• WORK INSTRUCTIONS:
a) Determine whether each statement below agrees with the commit notice, answering yes or no for each and quoting the words of the commit notice that decide it: (i) The commit notice reports a new revision numbered 1504935. (ii) Turning on the Yates correction causes more features to be kept. (iii) With the Yates correction off, small differences between observed and expected values are retained.
b) Retype the part of the commit notice that opens with the words containing "svn commit: r1504935" and closes with "will be trimmed.", reproducing it character for character.

• SELECTED EXTRACT:
┄┄┄┄┄┄┄┄┄┄

You are viewing a plain text version of this content. The canonical link for it is here.
Posted to commits@ctakes.apache.org by cl...@apache.org on 2013/07/19 18:35:10 UTC

svn commit: r1504935 - /ctakes/trunk/ctakes-temporal/src/main/java/org/apache/ctakes/temporal/ae/feature/selection/Chi2FeatureSelection.java

Author: clin
Date: Fri Jul 19 16:35:10 2013
New Revision: 1504935

URL: http://svn.apache.org/r1504935
Log:
Make a Yate's parameter for Chi2 feature selection. So people may turn on or off the Yate's correction for Chi2 value calculation.
If Yate's correction is on (boolean Yates = true), small difference between observed value and expected value (<0.5) will be ignored. More features will be trimmed.
Else, small difference will be kept. Users have the freedom to keep all features. 

Modified:
    ctakes/trunk/ctakes-temporal/src/main/java/org/apache/ctakes/temporal/ae/feature/selection/Chi2FeatureSelection.java

Modified: ctakes/trunk/ctakes-temporal/src/main/java/org/apache/ctakes/temporal/ae/feature/selection/Chi2FeatureSelection.java
URL: http://svn.apache.org/viewvc/ctakes/trunk/ctakes-temporal/src/main/java/org/apache/ctakes/temporal/ae/feature/selection/Chi2FeatureSelection.java?rev=1504935&r1=1504934&r2=1504935&view=diff
==============================================================================
--- ctakes/trunk/ctakes-temporal/src/main/java/org/apache/ctakes/temporal/ae/feature/selection/Chi2FeatureSelection.java (original)

┄┄┄┄┄┄┄┄┄┄

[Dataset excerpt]

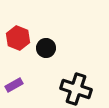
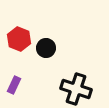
red hexagon: moved 1 px right, 1 px down
purple rectangle: rotated 36 degrees counterclockwise
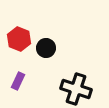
purple rectangle: moved 4 px right, 4 px up
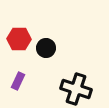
red hexagon: rotated 20 degrees counterclockwise
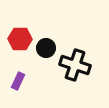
red hexagon: moved 1 px right
black cross: moved 1 px left, 24 px up
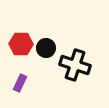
red hexagon: moved 1 px right, 5 px down
purple rectangle: moved 2 px right, 2 px down
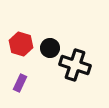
red hexagon: rotated 15 degrees clockwise
black circle: moved 4 px right
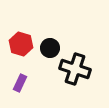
black cross: moved 4 px down
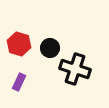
red hexagon: moved 2 px left
purple rectangle: moved 1 px left, 1 px up
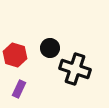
red hexagon: moved 4 px left, 11 px down
purple rectangle: moved 7 px down
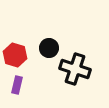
black circle: moved 1 px left
purple rectangle: moved 2 px left, 4 px up; rotated 12 degrees counterclockwise
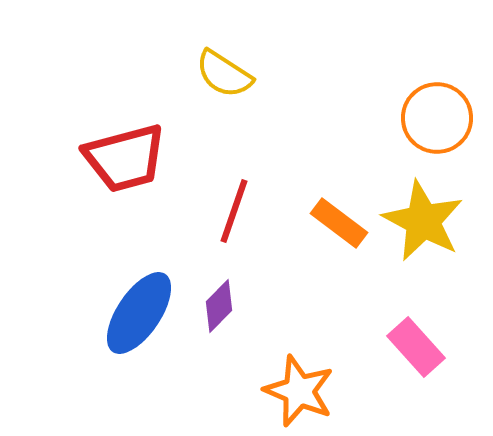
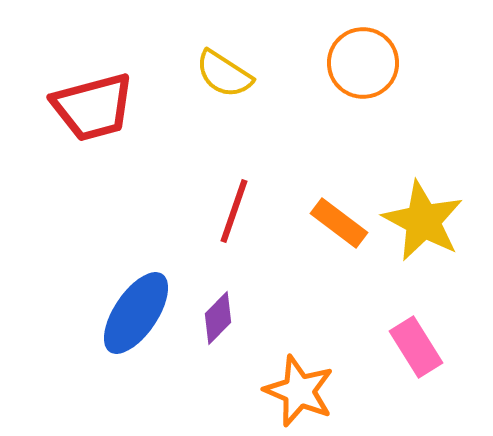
orange circle: moved 74 px left, 55 px up
red trapezoid: moved 32 px left, 51 px up
purple diamond: moved 1 px left, 12 px down
blue ellipse: moved 3 px left
pink rectangle: rotated 10 degrees clockwise
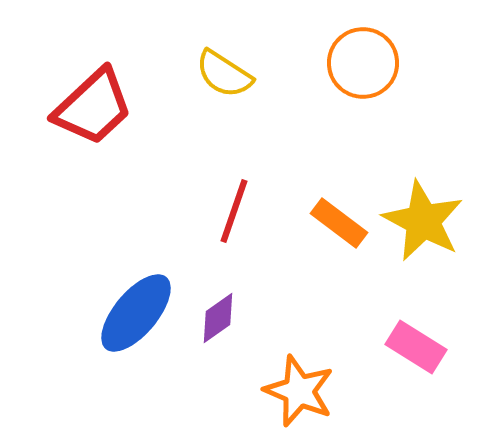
red trapezoid: rotated 28 degrees counterclockwise
blue ellipse: rotated 6 degrees clockwise
purple diamond: rotated 10 degrees clockwise
pink rectangle: rotated 26 degrees counterclockwise
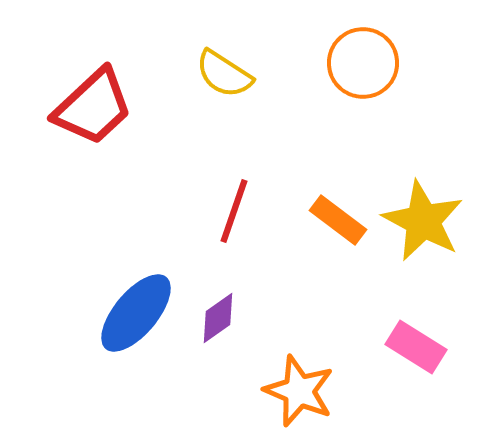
orange rectangle: moved 1 px left, 3 px up
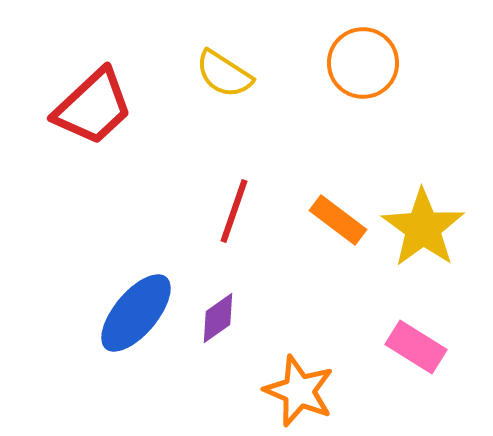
yellow star: moved 7 px down; rotated 8 degrees clockwise
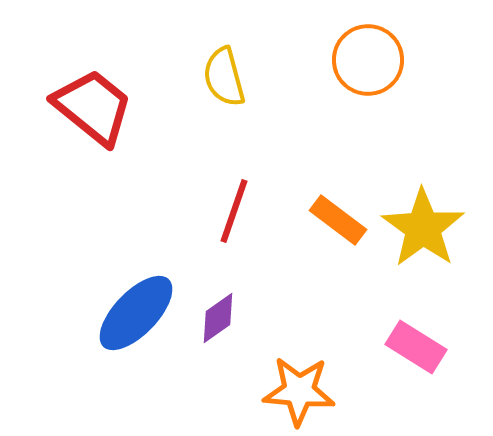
orange circle: moved 5 px right, 3 px up
yellow semicircle: moved 3 px down; rotated 42 degrees clockwise
red trapezoid: rotated 98 degrees counterclockwise
blue ellipse: rotated 4 degrees clockwise
orange star: rotated 18 degrees counterclockwise
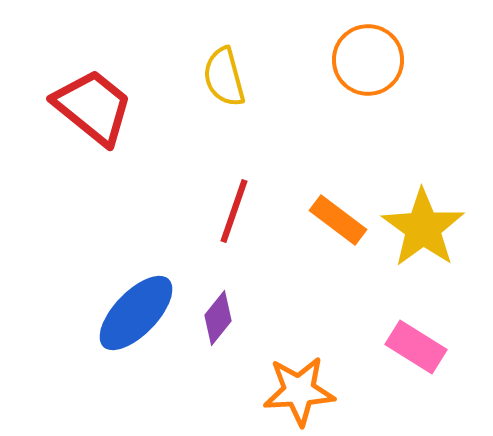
purple diamond: rotated 16 degrees counterclockwise
orange star: rotated 8 degrees counterclockwise
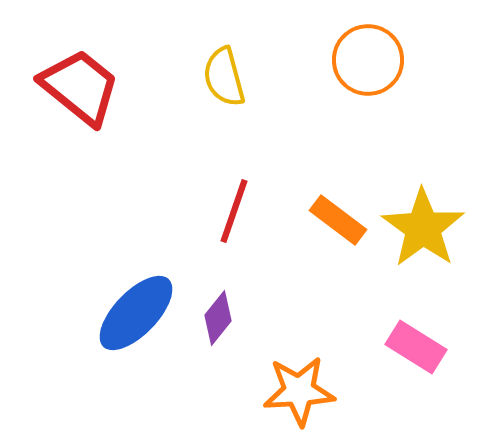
red trapezoid: moved 13 px left, 20 px up
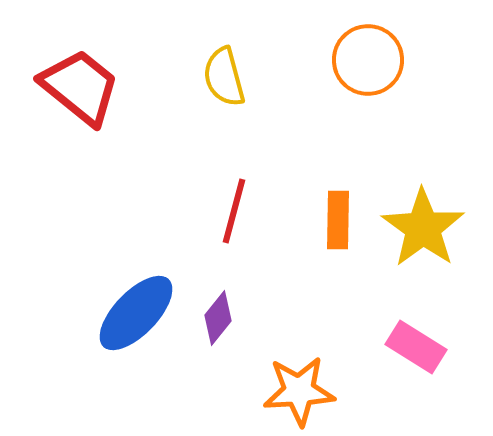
red line: rotated 4 degrees counterclockwise
orange rectangle: rotated 54 degrees clockwise
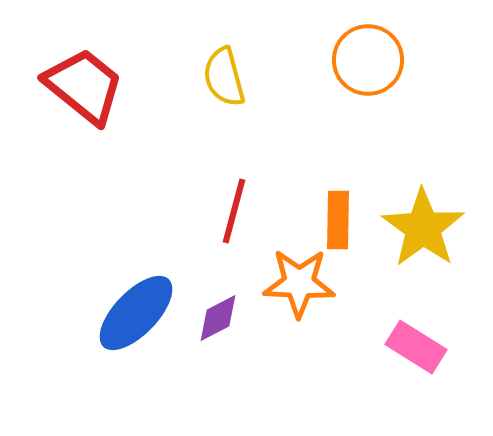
red trapezoid: moved 4 px right, 1 px up
purple diamond: rotated 24 degrees clockwise
orange star: moved 108 px up; rotated 6 degrees clockwise
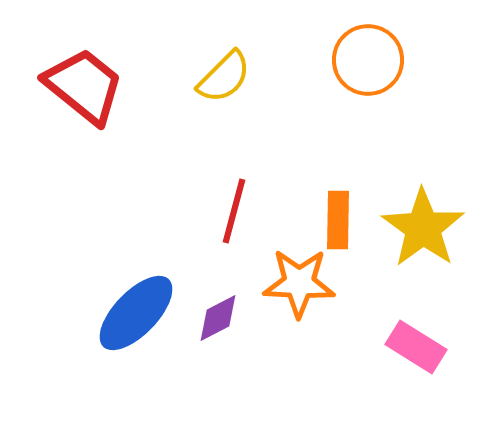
yellow semicircle: rotated 120 degrees counterclockwise
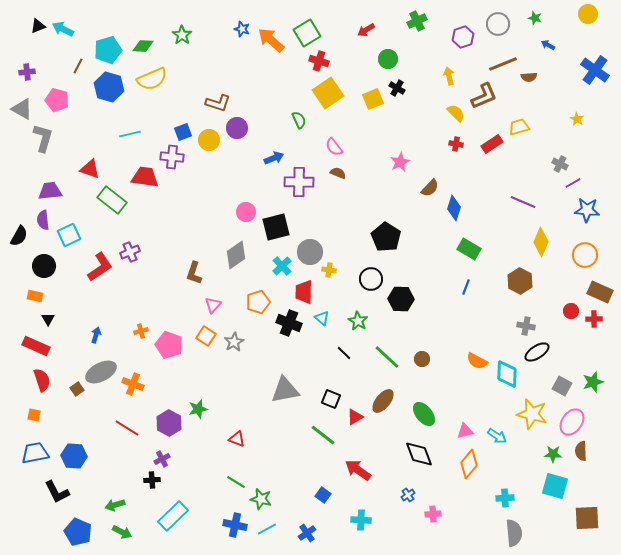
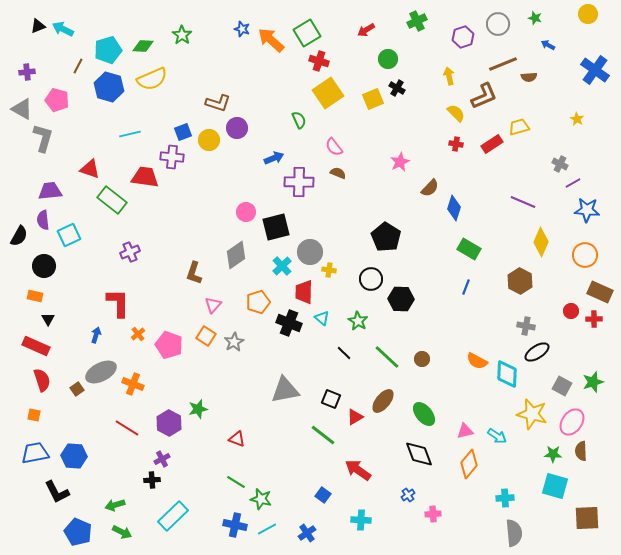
red L-shape at (100, 267): moved 18 px right, 36 px down; rotated 56 degrees counterclockwise
orange cross at (141, 331): moved 3 px left, 3 px down; rotated 24 degrees counterclockwise
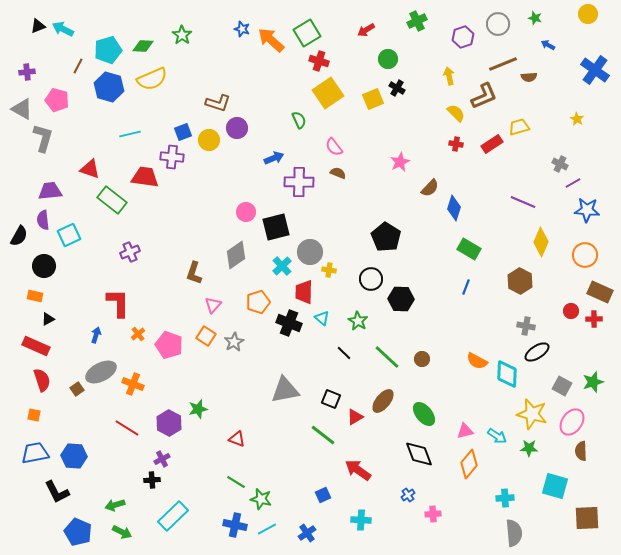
black triangle at (48, 319): rotated 32 degrees clockwise
green star at (553, 454): moved 24 px left, 6 px up
blue square at (323, 495): rotated 28 degrees clockwise
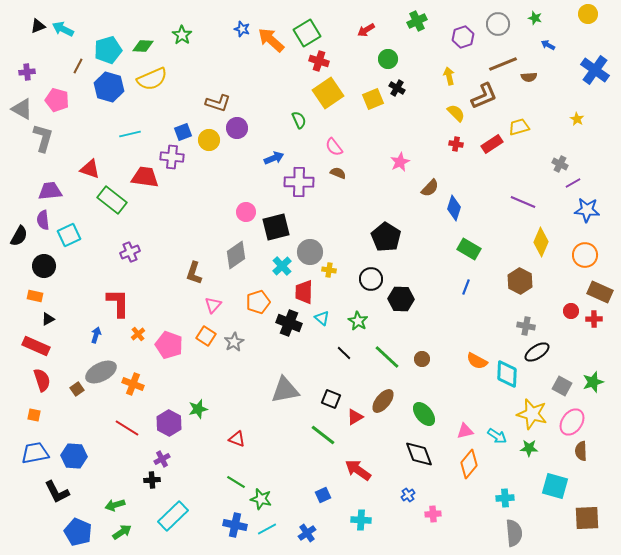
green arrow at (122, 532): rotated 60 degrees counterclockwise
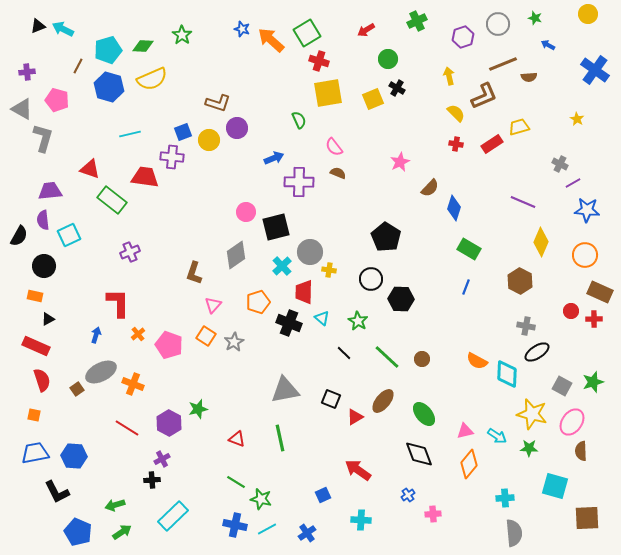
yellow square at (328, 93): rotated 24 degrees clockwise
green line at (323, 435): moved 43 px left, 3 px down; rotated 40 degrees clockwise
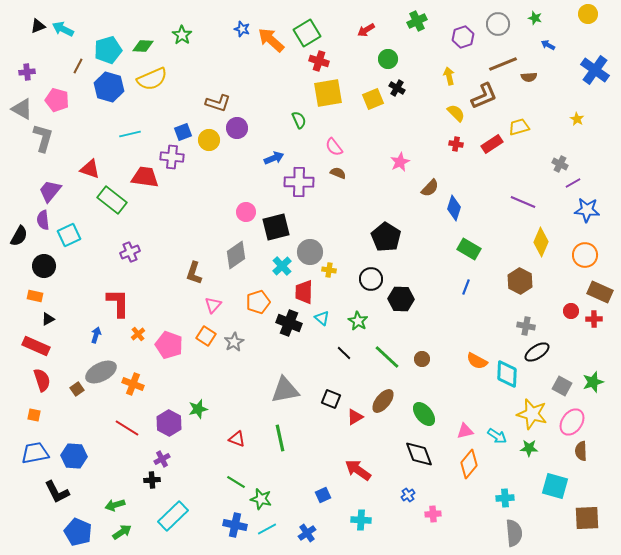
purple trapezoid at (50, 191): rotated 45 degrees counterclockwise
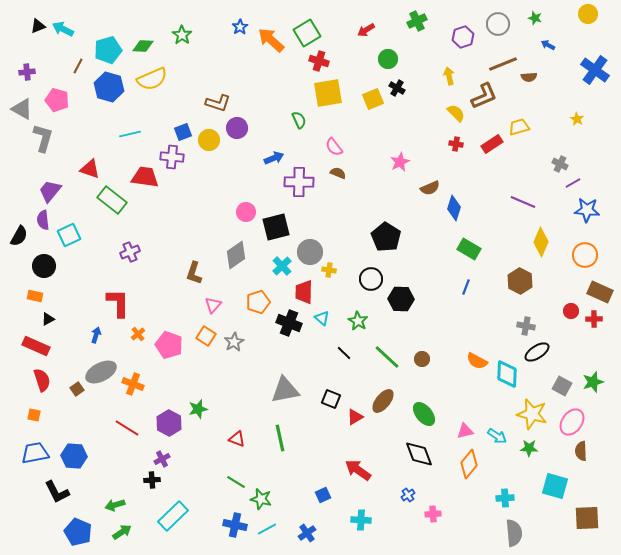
blue star at (242, 29): moved 2 px left, 2 px up; rotated 21 degrees clockwise
brown semicircle at (430, 188): rotated 24 degrees clockwise
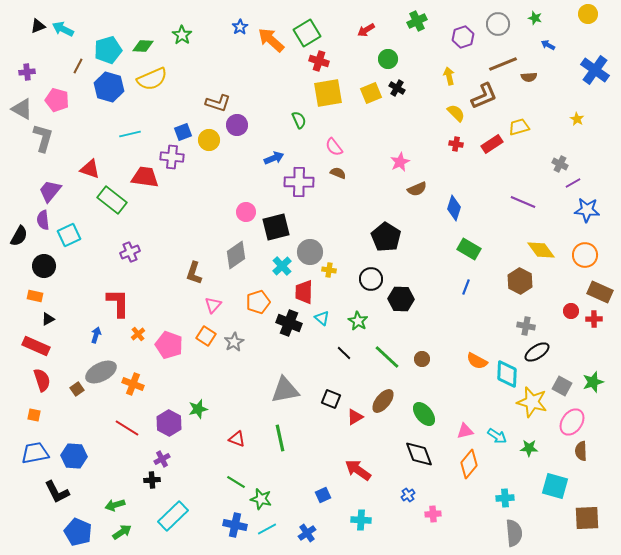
yellow square at (373, 99): moved 2 px left, 6 px up
purple circle at (237, 128): moved 3 px up
brown semicircle at (430, 188): moved 13 px left, 1 px down
yellow diamond at (541, 242): moved 8 px down; rotated 60 degrees counterclockwise
yellow star at (532, 414): moved 12 px up
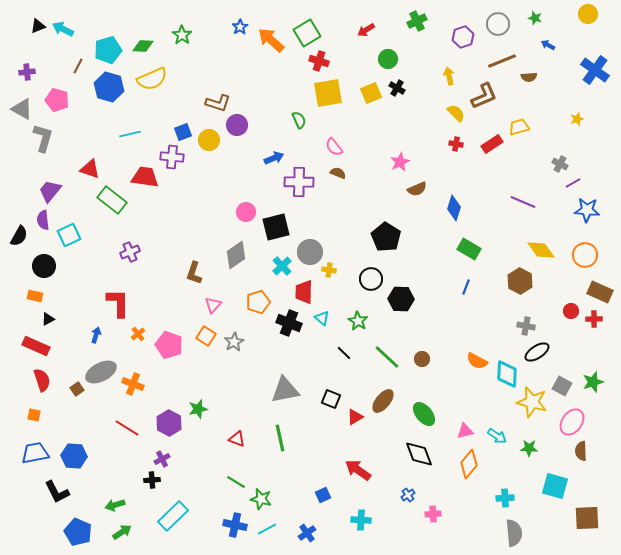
brown line at (503, 64): moved 1 px left, 3 px up
yellow star at (577, 119): rotated 24 degrees clockwise
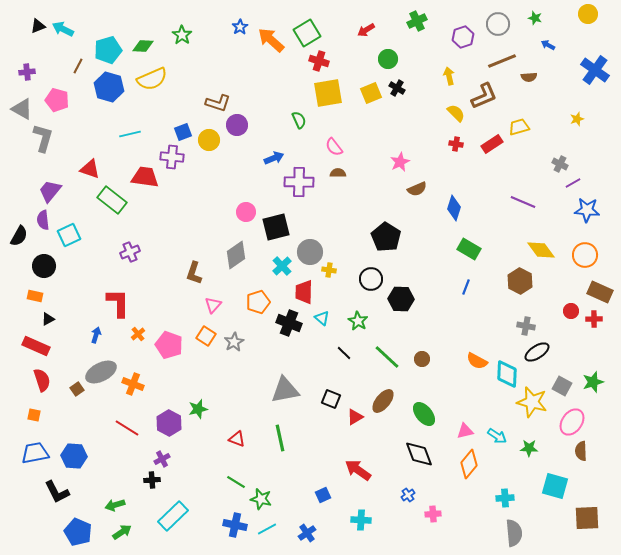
brown semicircle at (338, 173): rotated 21 degrees counterclockwise
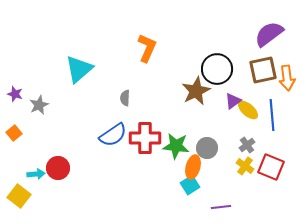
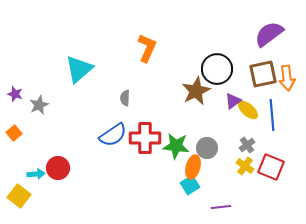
brown square: moved 4 px down
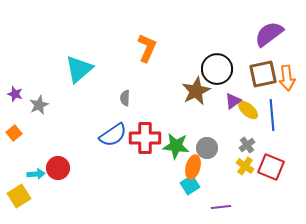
yellow square: rotated 20 degrees clockwise
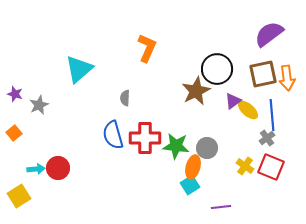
blue semicircle: rotated 108 degrees clockwise
gray cross: moved 20 px right, 7 px up
cyan arrow: moved 5 px up
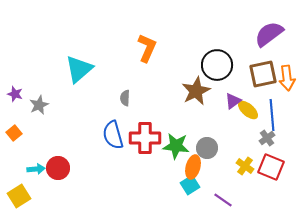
black circle: moved 4 px up
purple line: moved 2 px right, 7 px up; rotated 42 degrees clockwise
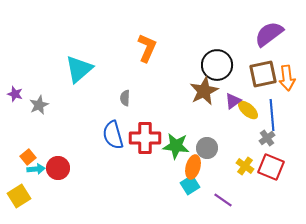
brown star: moved 8 px right
orange square: moved 14 px right, 24 px down
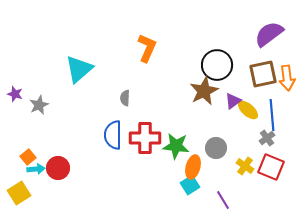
blue semicircle: rotated 16 degrees clockwise
gray circle: moved 9 px right
yellow square: moved 3 px up
purple line: rotated 24 degrees clockwise
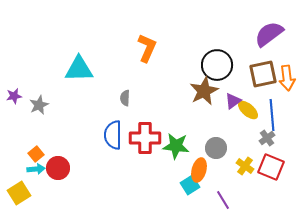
cyan triangle: rotated 40 degrees clockwise
purple star: moved 1 px left, 2 px down; rotated 28 degrees counterclockwise
orange square: moved 8 px right, 3 px up
orange ellipse: moved 6 px right, 3 px down
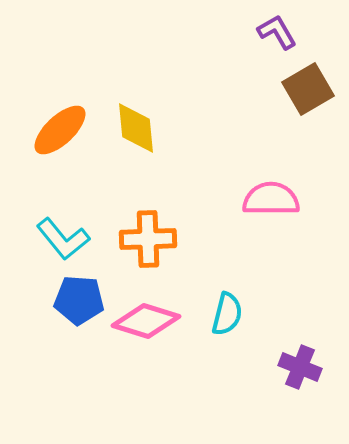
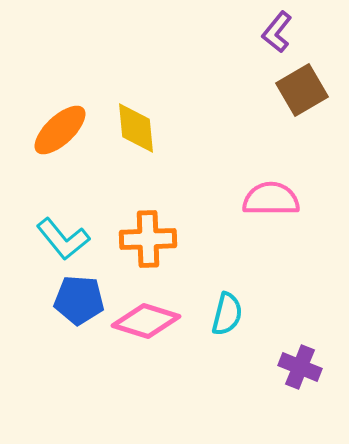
purple L-shape: rotated 111 degrees counterclockwise
brown square: moved 6 px left, 1 px down
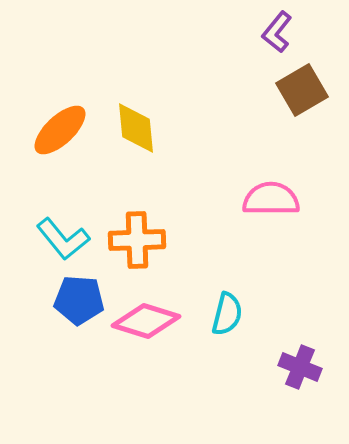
orange cross: moved 11 px left, 1 px down
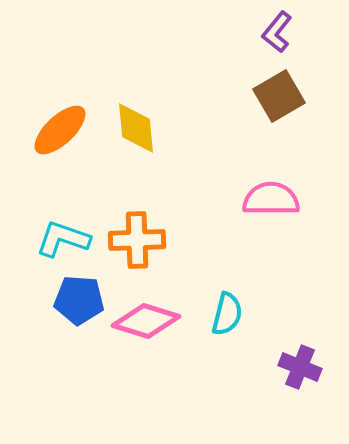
brown square: moved 23 px left, 6 px down
cyan L-shape: rotated 148 degrees clockwise
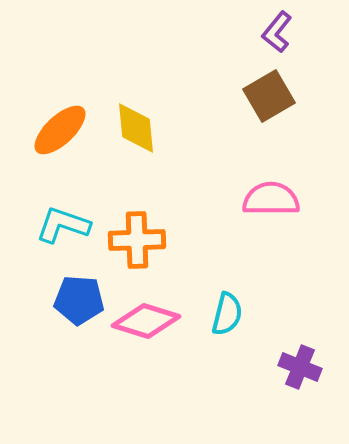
brown square: moved 10 px left
cyan L-shape: moved 14 px up
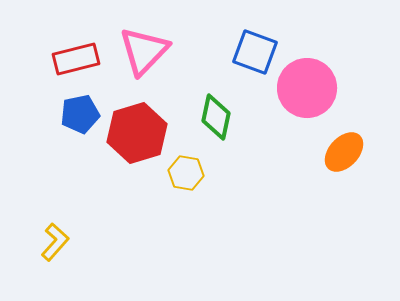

┄┄┄┄┄┄┄┄┄┄

• TASK-BY-TASK RESULTS:
a)
(i) Yes: "New Revision: 1504935"
(ii) No: "More features will be trimmed."
(iii) Yes: "Else, small difference will be kept."

b)
svn commit: r1504935 - /ctakes/trunk/ctakes-temporal/src/main/java/org/apache/ctakes/temporal/ae/feature/selection/Chi2FeatureSelection.java

Author: clin
Date: Fri Jul 19 16:35:10 2013
New Revision: 1504935

URL: http://svn.apache.org/r1504935
Log:
Make a Yate's parameter for Chi2 feature selection. So people may turn on or off the Yate's correction for Chi2 value calculation.
If Yate's correction is on (boolean Yates = true), small difference between observed value and expected value (<0.5) will be ignored. More features will be trimmed.